You probably haven’t seen the news about Morocco and the ECOWAS yet. In fact, you may react with “Eco-what?” I wouldn’t blame you. The ECOWAS is a regional economic group of 15 Central and West African countries, including some, like Ghana, Senegal, Liberia, and Nigeria, that you may have heard of, as well as others such as Benin, Burkina Faso, Guinea, Ivory Coast, and the Gambia, that are remarkable and interesting to those who follow the continent’s activities. All are countries with long histories and intriguing cultures. Several, like Togo and Mali, are historically significant countries that once had large empires, as covered recently in the PBS special series Africa’s Great Civilizations.
Today, the ECOWAS seeks to promote regional economic integration through multistate programs for infrastructure, industrial development, energy, agricultural, natural resources, trade and investment, financial services, and cultural affairs. It is only natural that Morocco would want to be part of the ECOWAS — it currently has observer status. The major obstacle to full membership is that the regional group does not currently include North Africa in its mandate. So to address this issue, the ECOWAS heads of state will vote on Morocco’s request in April.
On the “why do it” side is the argument that because the Arab Maghreb Union (AMU), which includes Algeria, Libya, Mauritania, Morocco, and Tunisia, has been unable to effectively function, then why wouldn’t Morocco want to join a more proactive and friendly organization? It makes sense for Morocco to reach out to other francophone countries, and its trading and development partners, for economic growth opportunities. In fact, King Mohammed VI has diligently pursued stronger and more diverse ties with all of these countries for more than a decade.
According to the North Africa Post, “With the inclusion of Morocco, the ECOWAS will bolster its aggregated GDP to the 16th rank globally, ahead of Turkey and right after Indonesia. The admission of Morocco to the ECOWAS sub-region will make it the second largest economy after Nigeria (which is a member). Thanks to its geographic location and trade agreements with the EU, Turkey, the US, and several Arab countries as well as its port and airport hubs, Morocco will offer West African countries a gateway to new markets.”
Building stronger trade and investment relations to its south helps Morocco diversify commercial markets beyond its traditional ties to Europe, thus enabling reciprocal benefits with its African neighbors. It is the concept of building regional growth opportunities that underscores the MoU between Morocco and Nigeria to build an Africa Atlantic gas pipeline from the fields of Nigeria along the African coast to Morocco onwards to Europe…providing new energy supplies to fuel public and private sector development projects. For its part, Morocco will support its commitment to building the continent’s food security by sharing its expertise in the production of specialized fertilizers and agro-industries. Already announced are fertilizer plants through joint ventures with Gabon and Nigeria.

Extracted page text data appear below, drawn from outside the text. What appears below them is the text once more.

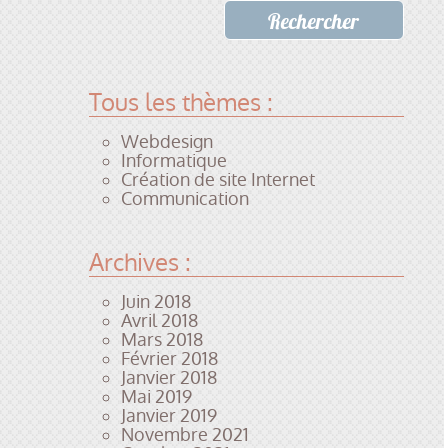
Tous les thèmes :
Webdesign
Informatique
Création de site Internet
Communication
Archives :
Juin 2018
Avril 2018
Mars 2018
Février 2018
Janvier 2018
Mai 2019
Janvier 2019
Novembre 2021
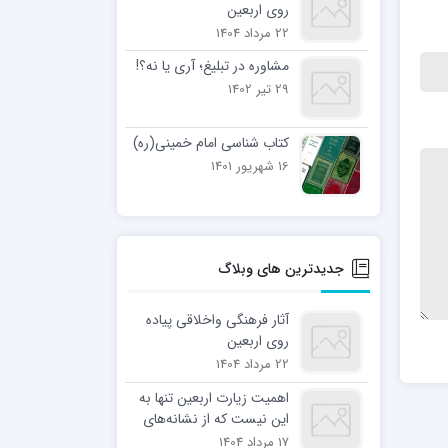
روی اربعین
22 مرداد 1404
مشاوره در تبلیغ؛ آری یا نه؟!
29 تیر 1402
کتاب شناسی امام خمینی(ره)
16 شهریور 1401
جدیدترین های وبلاگ
آثار فرهنگی واخلاقی پیاده
روی اربعین
22 مرداد 1404
اهمیت زیارت اربعین تنها به
این نیست که از نشانه‌های
ایمان محسوب می‌شود، بلکه
17 مرداد 1404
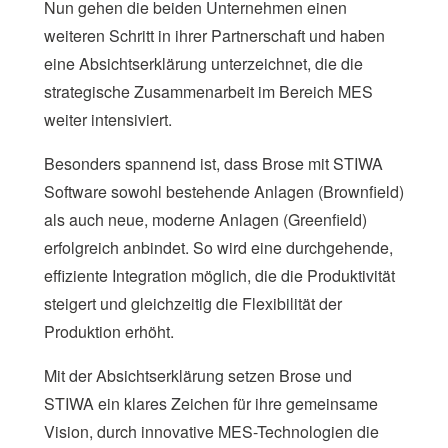
Nun gehen die beiden Unternehmen einen
weiteren Schritt in ihrer Partnerschaft und haben
eine Absichtserklärung unterzeichnet, die die
strategische Zusammenarbeit im Bereich MES
weiter intensiviert.
Besonders spannend ist, dass Brose mit STIWA
Software sowohl bestehende Anlagen (Brownfield)
als auch neue, moderne Anlagen (Greenfield)
erfolgreich anbindet. So wird eine durchgehende,
effiziente Integration möglich, die die Produktivität
steigert und gleichzeitig die Flexibilität der
Produktion erhöht.
Mit der Absichtserklärung setzen Brose und
STIWA ein klares Zeichen für ihre gemeinsame
Vision, durch innovative MES-Technologien die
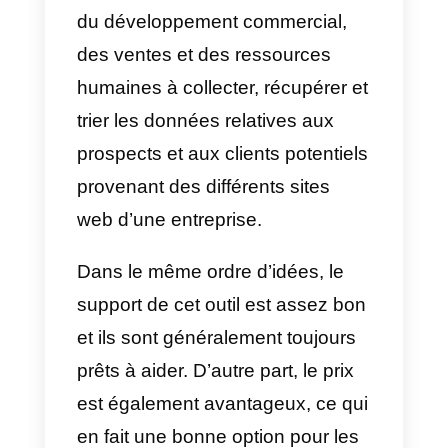
pour que les propriétaires
d’entreprises et les employés
puissent disposer d’un espace
idéal pour partager des
informations éducatives, des
offres d’emploi et des relations
entre professionnels.
Il dispose de fonctionnalités
spéciales pour la prospection, la
vente, le marketing et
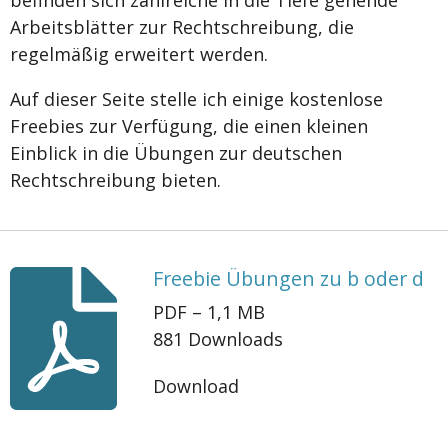
befinden sich zahlreiche in die Tiefe gehende
Arbeitsblätter zur Rechtschreibung, die
regelmäßig erweitert werden.
Auf dieser Seite stelle ich einige kostenlose
Freebies zur Verfügung, die einen kleinen
Einblick in die Übungen zur deutschen
Rechtschreibung bieten.
Freebie Übungen zu b oder d
PDF – 1,1 MB
881 Downloads
Download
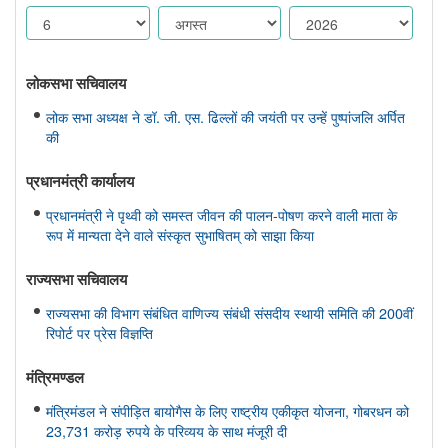
लोकसभा सचिवालय
लोक सभा अध्यक्ष ने डॉ. जी. एस. ढिल्लों की जयंती पर उन्हें पुष्पांजलि अर्पित
की
प्रधानमंत्री कार्यालय
प्रधानमंत्री ने पृथ्वी को समस्त जीवन की पालन-पोषण करने वाली माता के
रूप में मान्यता देने वाले संस्कृत सुभाषितम् को साझा किया
राज्यसभा सचिवालय
राज्यसभा की विभाग संबंधित वाणिज्य संबंधी संसदीय स्थायी समिति की 200वीं
रिपोर्ट पर प्रेस विज्ञप्ति
मंत्रिमण्‍डल
मंत्रिमंडल ने संपीड़ित बायोगैस के लिए राष्ट्रीय एकीकृत योजना, गोबरधन को
23,731 करोड़ रुपये के परिव्यय के साथ मंजूरी दी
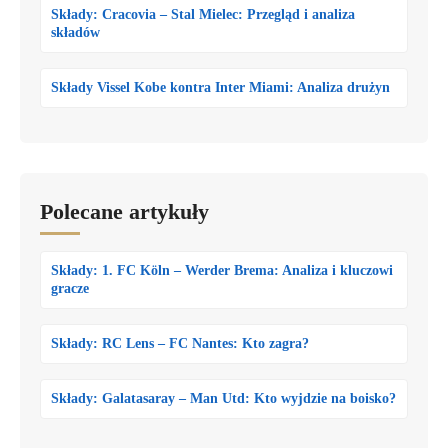
Składy: Cracovia – Stal Mielec: Przegląd i analiza
składów
Składy Vissel Kobe kontra Inter Miami: Analiza drużyn
Polecane artykuły
Składy: 1. FC Köln – Werder Brema: Analiza i kluczowi
gracze
Składy: RC Lens – FC Nantes: Kto zagra?
Składy: Galatasaray – Man Utd: Kto wyjdzie na boisko?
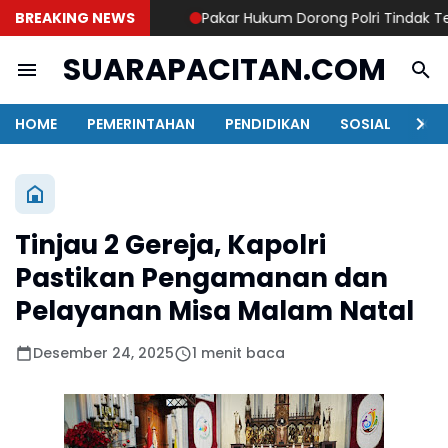
BREAKING NEWS
Pakar Hukum Dorong Polri Tindak Tegas
SUARAPACITAN.COM
HOME
PEMERINTAHAN
PENDIDIKAN
SOSIAL
KAB
Tinjau 2 Gereja, Kapolri
Pastikan Pengamanan dan
Pelayanan Misa Malam Natal
Desember 24, 2025
1 menit baca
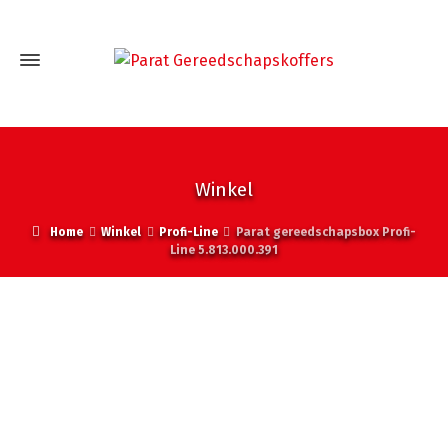
Winkel
Home
Winkel
Profi-Line
Parat gereedschapsbox Profi-
Line 5.813.000.391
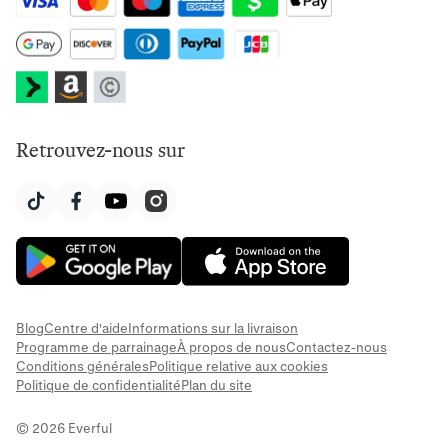
Retrouvez-nous sur
Blog
Centre d'aide
Informations sur la livraison
Programme de parrainage
À propos de nous
Contactez-nous
Conditions générales
Politique relative aux cookies
Politique de confidentialité
Plan du site
© 2026 Everful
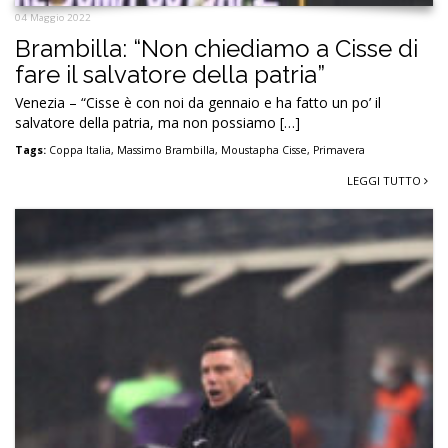
04 Maggio 2022
Brambilla: “Non chiediamo a Cisse di
fare il salvatore della patria”
Venezia – “Cisse è con noi da gennaio e ha fatto un po’ il
salvatore della patria, ma non possiamo […]
Tags:
Coppa Italia
,
Massimo Brambilla
,
Moustapha Cisse
,
Primavera
LEGGI TUTTO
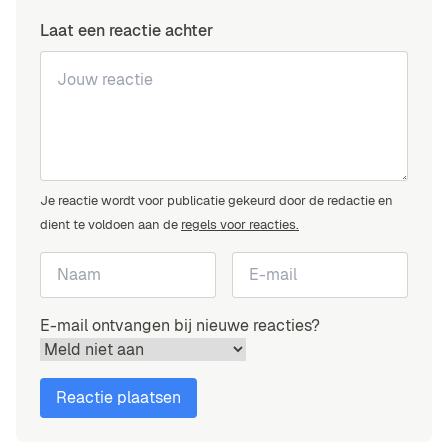
Laat een reactie achter
Je reactie wordt voor publicatie gekeurd door de redactie en
dient te voldoen aan de
regels voor reacties.
E-mail ontvangen bij nieuwe reacties?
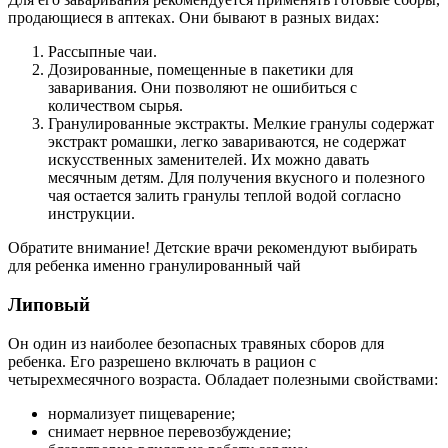
продающиеся в аптеках. Они бывают в разных видах:
Рассыпные чаи.
Дозированные, помещенные в пакетики для
заваривания. Они позволяют не ошибиться с
количеством сырья.
Гранулированные экстракты. Мелкие гранулы содержат
экстракт ромашки, легко завариваются, не содержат
искусственных заменителей. Их можно давать
месячным детям. Для получения вкусного и полезного
чая остается залить гранулы теплой водой согласно
инструкции.
Обратите внимание! Детские врачи рекомендуют выбирать
для ребенка именно гранулированный чай
Липовый
Он один из наиболее безопасных травяных сборов для
ребенка. Его разрешено включать в рацион с
четырехмесячного возраста. Обладает полезными свойствами:
нормализует пищеварение;
снимает нервное перевозбуждение;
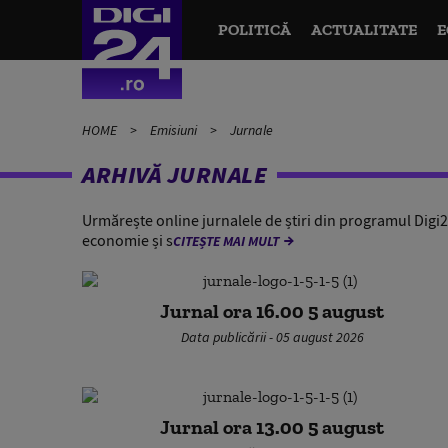
POLITICĂ
ACTUALITATE
E
HOME
Emisiuni
Jurnale
ARHIVĂ JURNALE
Urmărește online jurnalele de știri din programul Digi24.
economie și s
CITEȘTE MAI MULT
Jurnal ora 16.00 5 august
Data publicării - 05 august 2026
Jurnal ora 13.00 5 august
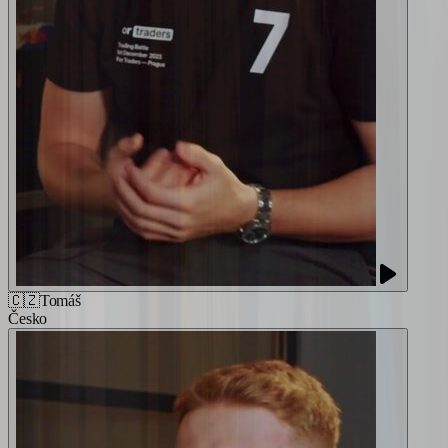
🇨🇿
Tomáš
Česko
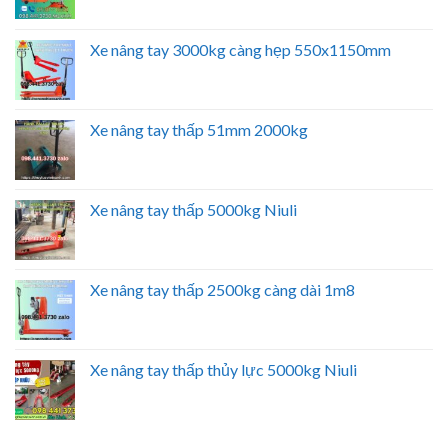
Xe nâng tay 3000kg càng hẹp 550x1150mm
Xe nâng tay thấp 51mm 2000kg
Xe nâng tay thấp 5000kg Niuli
Xe nâng tay thấp 2500kg càng dài 1m8
Xe nâng tay thấp thủy lực 5000kg Niuli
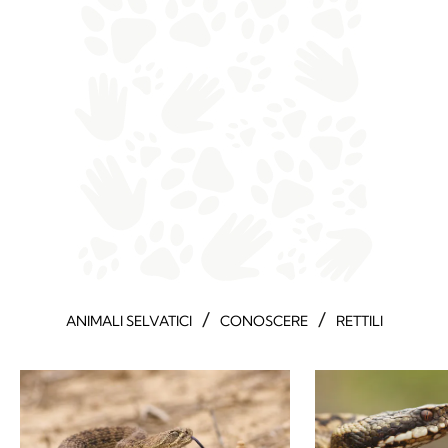
/
/
ANIMALI SELVATICI
CONOSCERE
RETTILI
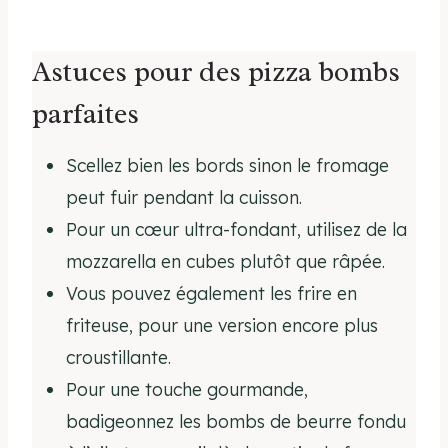
Astuces pour des pizza bombs
parfaites
Scellez bien les bords sinon le fromage
peut fuir pendant la cuisson.
Pour un cœur ultra-fondant, utilisez de la
mozzarella en cubes plutôt que râpée.
Vous pouvez également les frire en
friteuse, pour une version encore plus
croustillante.
Pour une touche gourmande,
badigeonnez les bombs de beurre fondu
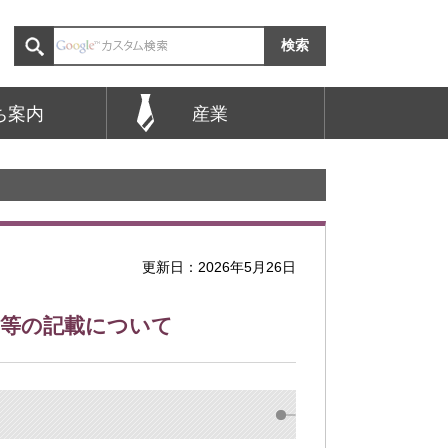
ち案内
産業
更新日：2026年5月26日
名等の記載について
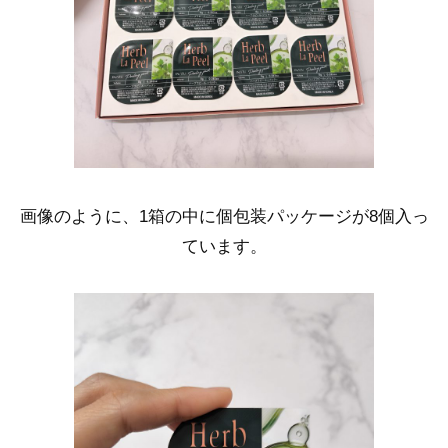
画像のように、1箱の中に個包装パッケージが8個入っ
ています。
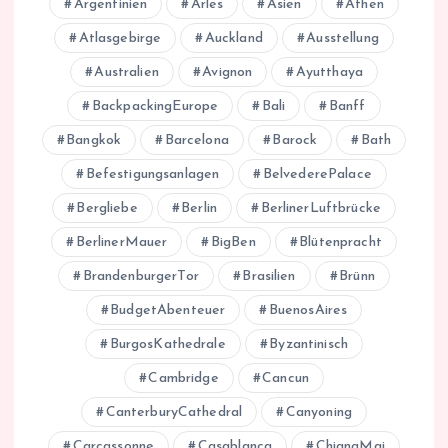
Argentinien
Arles
Asien
Athen
Atlasgebirge
Auckland
Ausstellung
Australien
Avignon
Ayutthaya
BackpackingEurope
Bali
Banff
Bangkok
Barcelona
Barock
Bath
Befestigungsanlagen
BelvederePalace
Bergliebe
Berlin
BerlinerLuftbrücke
BerlinerMauer
BigBen
Blütenpracht
BrandenburgerTor
Brasilien
Brünn
BudgetAbenteuer
BuenosAires
BurgosKathedrale
Byzantinisch
Cambridge
Cancun
CanterburyCathedral
Canyoning
Carcassonne
Casablanca
ChiangMai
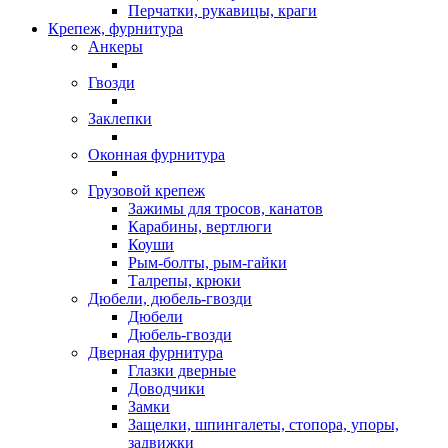
Перчатки, рукавицы, краги
Крепеж, фурнитура
Анкеры
Гвозди
Заклепки
Оконная фурнитура
Грузовой крепеж
Зажимы для тросов, канатов
Карабины, вертлюги
Коуши
Рым-болты, рым-гайки
Талрепы, крюки
Дюбели, дюбель-гвозди
Дюбели
Дюбель-гвозди
Дверная фурнитура
Глазки дверные
Доводчики
Замки
Защелки, шпингалеты, стопора, упоры,
задвижки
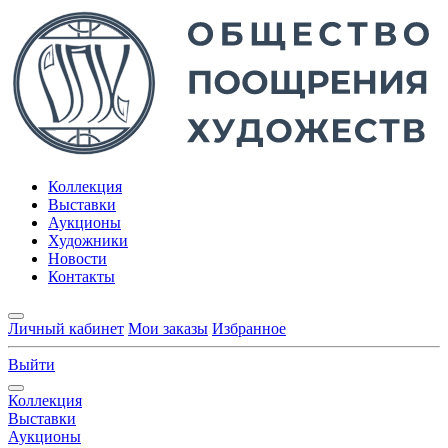
Коллекция
Выставки
Аукционы
Художники
Новости
Контакты
Личный кабинет
Мои заказы
Избранное
Выйти
Коллекция
Выставки
Аукционы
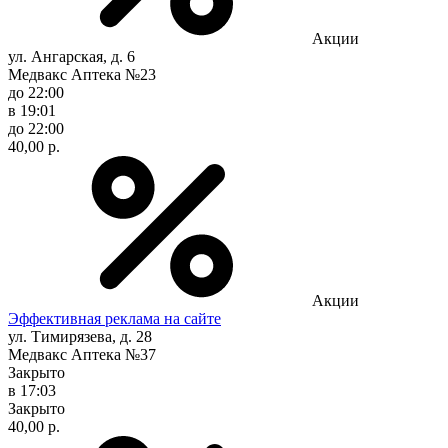
Акции
ул. Ангарская, д. 6
Медвакс Аптека №23
до 22:00
в 19:01
до 22:00
40,00 р.
Акции
Эффективная реклама на сайте
ул. Тимирязева, д. 28
Медвакс Аптека №37
Закрыто
в 17:03
Закрыто
40,00 р.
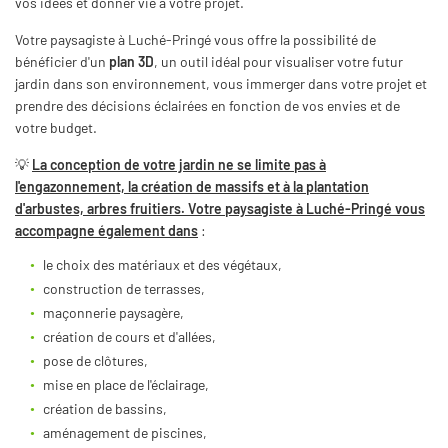
vos idées et donner vie à votre projet.
Votre paysagiste à Luché-Pringé vous offre la possibilité de
bénéficier d'un
plan 3D
, un outil idéal pour visualiser votre futur
Une questio
jardin dans son environnement, vous immerger dans votre projet et
prendre des décisions éclairées en fonction de vos envies et de
votre budget.
06 99 50 01 0
Accueil
💡
La conception de votre jardin ne se limite pas à
l'engazonnement, la création de massifs et à la plantation
Création
d'arbustes, arbres fruitiers. Votre paysagiste à Luché-Pringé vous
accompagne également dans
:
Entretien
le choix des matériaux et des végétaux,
s réalisations
construction de terrasses,
Restez infor
Avis
maçonnerie paysagère,
création de cours et d'allées,
INSCRIPTION NEW
Actualités
pose de clôtures,
mise en place de l'éclairage,
Contact
création de bassins,
aménagement de piscines,
Rejoignez-nous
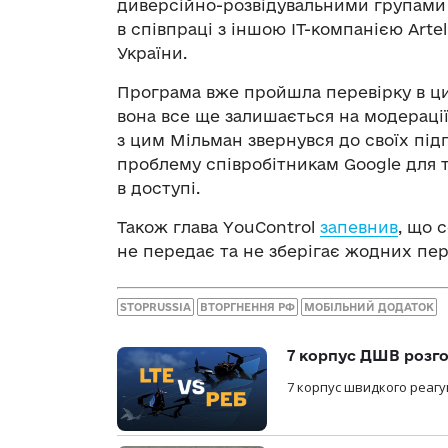
диверсійно-розвідувальними групами 
в співпраці з іншою IT-компанією Arte
України.
Програма вже пройшла перевірку в ци
вона все ще залишається на модерації 
з цим Мільман звернувся до своїх під
проблему співробітникам Google для 
в доступі.
Також глава YouControl
запевнив
, що 
не передає та не зберігає жодних пе
STOPRUSSIA
ВТОРГНЕННЯ РФ
МОБІЛЬНИЙ ДОДАТОК
7 корпус ДШВ розго
7 корпус швидкого реагу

Unsurprisingly, the Algerian press is taking issue with Morocco’s ECOWAS move. According to Morocco World News, the Algerian daily El Watan “claimed that Morocco membership in ECOWAS might isolate Algeria from the African continent following the recent step of Morocco to diversify and develop its economic ties within the African continent.”
Algeria, with a badly managed, hydrocarbon-based economy according to recent articles, has often spoken about stronger ties with sub-Saharan Africa, but there are few initiatives in place. So rather than bulk up its efforts to develop its own Afro-centric economic policies, it prefers to criticize the King’s initiatives and watch as Morocco continues its outreach across Africa to build sustainable friendships and economic partnerships.